The function of smell became for me a source both of annoyance and, later on, of pleasure. I smelt things no one else could, and more things than I now can. The spring came early, and once out of doors the swiftly-flitting hours of sensory acuteness brought to me on every breeze nameless odors which have no being to the common sense,—a sweet, faint confusion of scents, some slight, some too intense,—a gamut of odors. Usually I have an imperfect capacity to apprehend smells, unless they are very positive, and it was a curious lesson to learn how intense for the time a not perfect function may become. Recent researches have shown that a drug like mercaptan may be used to test the limit of olfactory appreciation. We have thus come to know that the capacity to perceive an odor is more delicate than our ability to recognize light. Probably it is an inconceivable delicacy of the sense of smell more than anything else which enables animals to find their way in the manner which seems to us so utterly mysterious. Yet, even in human beings, and not alone in a fortunate convalescence, do we see startling illustrations of the possibilities of this form of sensorial acuteness. I know of a woman who can by the smell at once tell the worn gloves of the several people with whom she is most familiar, and I also recall a clever choreic lad of fourteen who could distinguish when blindfold the handkerchiefs of his mother, his father, or himself, just after they have been washed and ironed. This test has been made over and over, to my satisfaction and surprise.

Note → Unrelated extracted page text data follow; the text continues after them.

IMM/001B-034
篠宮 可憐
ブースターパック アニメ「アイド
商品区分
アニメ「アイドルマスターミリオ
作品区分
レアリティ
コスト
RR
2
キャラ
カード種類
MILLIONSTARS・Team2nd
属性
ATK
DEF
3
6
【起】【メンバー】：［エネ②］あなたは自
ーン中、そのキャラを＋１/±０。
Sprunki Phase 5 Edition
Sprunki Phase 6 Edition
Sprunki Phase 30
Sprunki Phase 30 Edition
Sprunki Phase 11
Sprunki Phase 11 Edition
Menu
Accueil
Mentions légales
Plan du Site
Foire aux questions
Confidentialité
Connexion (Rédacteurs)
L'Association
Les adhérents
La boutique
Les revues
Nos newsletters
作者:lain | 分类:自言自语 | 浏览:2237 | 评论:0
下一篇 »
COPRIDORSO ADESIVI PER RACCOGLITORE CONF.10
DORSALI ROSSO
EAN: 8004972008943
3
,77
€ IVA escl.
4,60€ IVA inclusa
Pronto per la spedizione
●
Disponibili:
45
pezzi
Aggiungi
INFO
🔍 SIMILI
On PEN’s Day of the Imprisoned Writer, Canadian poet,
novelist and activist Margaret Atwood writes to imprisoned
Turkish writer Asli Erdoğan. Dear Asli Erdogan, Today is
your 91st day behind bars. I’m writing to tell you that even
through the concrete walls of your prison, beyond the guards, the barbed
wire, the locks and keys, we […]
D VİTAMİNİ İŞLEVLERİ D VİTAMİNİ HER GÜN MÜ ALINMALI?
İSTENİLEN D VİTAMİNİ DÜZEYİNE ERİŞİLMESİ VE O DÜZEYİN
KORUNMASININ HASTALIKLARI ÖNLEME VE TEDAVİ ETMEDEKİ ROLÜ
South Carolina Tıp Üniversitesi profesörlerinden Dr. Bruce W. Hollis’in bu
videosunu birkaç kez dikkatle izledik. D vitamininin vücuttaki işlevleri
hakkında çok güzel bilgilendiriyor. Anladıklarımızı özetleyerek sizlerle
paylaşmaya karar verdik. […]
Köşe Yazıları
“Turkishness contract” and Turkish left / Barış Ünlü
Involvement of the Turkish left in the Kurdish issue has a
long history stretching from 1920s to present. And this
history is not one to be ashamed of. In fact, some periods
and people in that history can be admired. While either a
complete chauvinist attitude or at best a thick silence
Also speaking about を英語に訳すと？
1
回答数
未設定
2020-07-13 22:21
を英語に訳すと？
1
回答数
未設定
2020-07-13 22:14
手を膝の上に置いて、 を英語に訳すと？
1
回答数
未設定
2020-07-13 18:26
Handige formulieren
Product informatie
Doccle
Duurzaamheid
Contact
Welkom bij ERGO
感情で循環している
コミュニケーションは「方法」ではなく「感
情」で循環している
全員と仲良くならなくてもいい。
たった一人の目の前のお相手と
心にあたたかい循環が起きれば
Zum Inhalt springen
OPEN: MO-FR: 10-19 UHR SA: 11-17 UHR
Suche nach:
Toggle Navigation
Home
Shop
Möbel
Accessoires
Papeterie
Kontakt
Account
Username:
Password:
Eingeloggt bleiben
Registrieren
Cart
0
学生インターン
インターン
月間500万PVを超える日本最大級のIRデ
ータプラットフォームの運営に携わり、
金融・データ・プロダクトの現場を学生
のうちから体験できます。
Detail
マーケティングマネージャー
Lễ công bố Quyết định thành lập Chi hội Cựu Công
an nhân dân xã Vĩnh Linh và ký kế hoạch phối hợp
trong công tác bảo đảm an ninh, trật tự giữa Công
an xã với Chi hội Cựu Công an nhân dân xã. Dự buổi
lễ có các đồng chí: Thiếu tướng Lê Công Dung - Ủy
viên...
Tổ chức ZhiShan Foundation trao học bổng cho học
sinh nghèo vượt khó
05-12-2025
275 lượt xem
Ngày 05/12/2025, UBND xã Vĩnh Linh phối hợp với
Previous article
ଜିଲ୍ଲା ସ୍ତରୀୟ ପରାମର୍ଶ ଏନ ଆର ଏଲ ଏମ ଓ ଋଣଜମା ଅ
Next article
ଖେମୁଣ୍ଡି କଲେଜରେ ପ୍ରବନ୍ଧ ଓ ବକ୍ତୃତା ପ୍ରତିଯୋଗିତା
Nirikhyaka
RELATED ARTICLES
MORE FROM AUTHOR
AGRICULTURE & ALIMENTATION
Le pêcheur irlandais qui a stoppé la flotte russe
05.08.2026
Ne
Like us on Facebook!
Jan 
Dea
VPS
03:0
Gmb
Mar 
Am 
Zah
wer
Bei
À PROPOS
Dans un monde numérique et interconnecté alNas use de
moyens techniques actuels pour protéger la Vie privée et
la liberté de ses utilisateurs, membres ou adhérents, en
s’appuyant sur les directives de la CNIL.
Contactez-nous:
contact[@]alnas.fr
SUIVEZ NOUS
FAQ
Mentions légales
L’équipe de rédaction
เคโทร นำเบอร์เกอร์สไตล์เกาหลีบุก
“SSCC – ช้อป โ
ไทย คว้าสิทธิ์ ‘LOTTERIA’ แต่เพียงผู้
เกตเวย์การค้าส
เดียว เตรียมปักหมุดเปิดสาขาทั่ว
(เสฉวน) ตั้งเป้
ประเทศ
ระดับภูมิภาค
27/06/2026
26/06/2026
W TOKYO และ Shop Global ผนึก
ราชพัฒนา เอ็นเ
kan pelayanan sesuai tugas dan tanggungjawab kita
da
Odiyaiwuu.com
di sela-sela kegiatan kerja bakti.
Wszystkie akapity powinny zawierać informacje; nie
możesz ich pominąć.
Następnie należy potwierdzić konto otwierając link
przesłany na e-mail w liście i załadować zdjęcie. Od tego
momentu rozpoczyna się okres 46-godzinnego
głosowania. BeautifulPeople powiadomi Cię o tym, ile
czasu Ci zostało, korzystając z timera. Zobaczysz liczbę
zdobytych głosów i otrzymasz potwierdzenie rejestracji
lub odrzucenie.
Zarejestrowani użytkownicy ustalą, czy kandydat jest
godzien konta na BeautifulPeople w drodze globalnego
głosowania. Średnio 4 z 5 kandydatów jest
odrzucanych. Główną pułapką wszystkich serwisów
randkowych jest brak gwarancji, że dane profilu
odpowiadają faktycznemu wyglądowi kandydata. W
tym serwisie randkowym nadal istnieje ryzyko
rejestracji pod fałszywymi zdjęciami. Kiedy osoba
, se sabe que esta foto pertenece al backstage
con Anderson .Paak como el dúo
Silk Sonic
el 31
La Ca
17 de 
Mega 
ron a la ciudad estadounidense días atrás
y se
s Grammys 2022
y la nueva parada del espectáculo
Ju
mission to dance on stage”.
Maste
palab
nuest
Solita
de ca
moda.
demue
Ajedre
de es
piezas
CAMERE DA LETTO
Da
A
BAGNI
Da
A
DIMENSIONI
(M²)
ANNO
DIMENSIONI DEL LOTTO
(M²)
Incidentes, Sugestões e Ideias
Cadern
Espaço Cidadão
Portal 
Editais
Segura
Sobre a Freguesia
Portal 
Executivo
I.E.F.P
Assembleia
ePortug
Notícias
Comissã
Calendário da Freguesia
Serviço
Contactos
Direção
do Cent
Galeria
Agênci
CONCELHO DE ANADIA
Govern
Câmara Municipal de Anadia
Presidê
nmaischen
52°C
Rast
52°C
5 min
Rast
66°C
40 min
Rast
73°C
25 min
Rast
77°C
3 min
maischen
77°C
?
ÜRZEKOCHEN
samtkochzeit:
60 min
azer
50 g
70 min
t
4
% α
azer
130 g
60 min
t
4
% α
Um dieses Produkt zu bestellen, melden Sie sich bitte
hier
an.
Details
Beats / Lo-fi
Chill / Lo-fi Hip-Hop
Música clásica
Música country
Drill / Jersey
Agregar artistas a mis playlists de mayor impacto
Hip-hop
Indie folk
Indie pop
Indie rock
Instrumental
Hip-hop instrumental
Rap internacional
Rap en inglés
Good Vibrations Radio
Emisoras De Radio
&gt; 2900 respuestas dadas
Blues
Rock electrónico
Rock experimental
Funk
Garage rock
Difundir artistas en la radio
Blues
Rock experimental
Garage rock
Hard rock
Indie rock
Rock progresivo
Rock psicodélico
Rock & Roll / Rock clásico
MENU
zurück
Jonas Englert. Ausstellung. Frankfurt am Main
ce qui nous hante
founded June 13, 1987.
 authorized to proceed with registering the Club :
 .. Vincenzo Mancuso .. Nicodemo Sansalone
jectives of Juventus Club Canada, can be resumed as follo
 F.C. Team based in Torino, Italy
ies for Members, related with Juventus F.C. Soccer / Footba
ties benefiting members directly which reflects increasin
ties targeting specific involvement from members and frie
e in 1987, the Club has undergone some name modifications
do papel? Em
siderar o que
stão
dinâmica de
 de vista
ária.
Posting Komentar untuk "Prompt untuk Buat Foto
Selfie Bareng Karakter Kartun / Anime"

If a man could possess in the highest degree and in combination all of the possible extremes of sensory appreciativeness seen in disease, in hysteria, and in the hypnotic state, we should have a being of extraordinary capacities for observation. Taylor, in his "Physical Theory of Another World," a singular and half-forgotten book, has set this forth as conceivable of the beings of a world to come, and dwelt upon it in an ingenious and interesting way. For a long time even the inhalation of tobacco-smoke from a friend's cigar disturbed my heart, but one day, and it was, I fear, long before my physician, and he was wise, thought it prudent, I suddenly fell a prey to our lady Nicotia. I had been reading listlessly a cruel essay in the Atlantic on the wickedness of smoking, and was presently seized with a desire to look at King James's famous "counterblast" against the weed. One is like a spoiled child at these times, and I sent off at once for the royal fulmination, which I found dull enough. It led to results the monarch could not have dreamed of. I got a full-flavored cigar, and had a half-hour of worshipful incense-product at the shrine of the brown-cheeked lady,—a thing to remember,—and which I had leisure enough to repent of in the sleepless night it cost me.